About this task
Output the records exactly. Include every line.

-------- Provided records --------

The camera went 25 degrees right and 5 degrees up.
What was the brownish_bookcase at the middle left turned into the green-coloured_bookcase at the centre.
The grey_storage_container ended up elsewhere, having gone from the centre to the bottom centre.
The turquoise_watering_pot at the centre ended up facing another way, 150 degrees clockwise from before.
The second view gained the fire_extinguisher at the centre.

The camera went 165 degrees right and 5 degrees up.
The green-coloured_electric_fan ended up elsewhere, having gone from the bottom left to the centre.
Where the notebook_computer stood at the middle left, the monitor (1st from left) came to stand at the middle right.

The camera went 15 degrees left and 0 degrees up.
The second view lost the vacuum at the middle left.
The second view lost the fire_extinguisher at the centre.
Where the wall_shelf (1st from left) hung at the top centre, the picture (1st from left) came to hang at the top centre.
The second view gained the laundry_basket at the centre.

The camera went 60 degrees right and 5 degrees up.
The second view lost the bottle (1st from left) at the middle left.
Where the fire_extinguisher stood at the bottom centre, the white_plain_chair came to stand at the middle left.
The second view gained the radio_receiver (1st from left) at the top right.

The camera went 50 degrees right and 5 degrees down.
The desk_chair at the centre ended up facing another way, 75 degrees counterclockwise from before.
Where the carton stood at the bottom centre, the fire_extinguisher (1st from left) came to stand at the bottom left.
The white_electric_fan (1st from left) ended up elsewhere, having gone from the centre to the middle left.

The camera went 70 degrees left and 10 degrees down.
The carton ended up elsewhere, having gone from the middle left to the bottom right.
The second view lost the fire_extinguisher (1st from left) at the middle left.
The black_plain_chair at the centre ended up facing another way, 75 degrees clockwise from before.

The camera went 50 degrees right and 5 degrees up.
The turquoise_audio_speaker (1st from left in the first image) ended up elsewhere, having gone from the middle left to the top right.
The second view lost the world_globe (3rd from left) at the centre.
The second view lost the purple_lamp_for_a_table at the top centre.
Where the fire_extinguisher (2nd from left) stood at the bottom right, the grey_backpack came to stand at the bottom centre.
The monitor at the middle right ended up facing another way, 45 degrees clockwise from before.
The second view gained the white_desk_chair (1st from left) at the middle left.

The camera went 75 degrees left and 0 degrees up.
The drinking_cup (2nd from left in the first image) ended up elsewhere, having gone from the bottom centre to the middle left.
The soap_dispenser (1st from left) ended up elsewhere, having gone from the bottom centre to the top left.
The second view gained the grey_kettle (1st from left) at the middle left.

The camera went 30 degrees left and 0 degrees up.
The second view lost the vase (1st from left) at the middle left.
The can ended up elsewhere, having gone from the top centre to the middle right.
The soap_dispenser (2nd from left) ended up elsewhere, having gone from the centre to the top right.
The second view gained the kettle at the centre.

--------

Expected output
The camera went 25 degrees right and 5 degrees up.
What was the brownish_bookcase at the middle left turned into the green-coloured_bookcase at the centre.
The grey_storage_container ended up elsewhere, having gone from the centre to the bottom centre.
The turquoise_watering_pot at the centre ended up facing another way, 150 degrees clockwise from before.
The second view gained the fire_extinguisher at the centre.

The camera went 165 degrees right and 5 degrees up.
The green-coloured_electric_fan ended up elsewhere, having gone from the bottom left to the centre.
Where the notebook_computer stood at the middle left, the monitor (1st from left) came to stand at the middle right.

The camera went 15 degrees left and 0 degrees up.
The second view lost the vacuum at the middle left.
The second view lost the fire_extinguisher at the centre.
Where the wall_shelf (1st from left) hung at the top centre, the picture (1st from left) came to hang at the top centre.
The second view gained the laundry_basket at the centre.

The camera went 60 degrees right and 5 degrees up.
The second view lost the bottle (1st from left) at the middle left.
Where the fire_extinguisher stood at the bottom centre, the white_plain_chair came to stand at the middle left.
The second view gained the radio_receiver (1st from left) at the top right.

The camera went 50 degrees right and 5 degrees down.
The desk_chair at the centre ended up facing another way, 75 degrees counterclockwise from before.
Where the carton stood at the bottom centre, the fire_extinguisher (1st from left) came to stand at the bottom left.
The white_electric_fan (1st from left) ended up elsewhere, having gone from the centre to the middle left.

The camera went 70 degrees left and 10 degrees down.
The carton ended up elsewhere, having gone from the middle left to the bottom right.
The second view lost the fire_extinguisher (1st from left) at the middle left.
The black_plain_chair at the centre ended up facing another way, 75 degrees clockwise from before.

The camera went 50 degrees right and 5 degrees up.
The turquoise_audio_speaker (1st from left in the first image) ended up elsewhere, having gone from the middle left to the top right.
The second view lost the world_globe (3rd from left) at the centre.
The second view lost the purple_lamp_for_a_table at the top centre.
Where the fire_extinguisher (2nd from left) stood at the bottom right, the grey_backpack came to stand at the bottom centre.
The monitor at the middle right ended up facing another way, 45 degrees clockwise from before.
The second view gained the white_desk_chair (1st from left) at the middle left.

The camera went 75 degrees left and 0 degrees up.
The drinking_cup (2nd from left in the first image) ended up elsewhere, having gone from the bottom centre to the middle left.
The soap_dispenser (1st from left) ended up elsewhere, having gone from the bottom centre to the top left.
The second view gained the grey_kettle (1st from left) at the middle left.

The camera went 30 degrees left and 0 degrees up.
The second view lost the vase (1st from left) at the middle left.
The can ended up elsewhere, having gone from the top centre to the middle right.
The soap_dispenser (2nd from left) ended up elsewhere, having gone from the centre to the top right.
The second view gained the kettle at the centre.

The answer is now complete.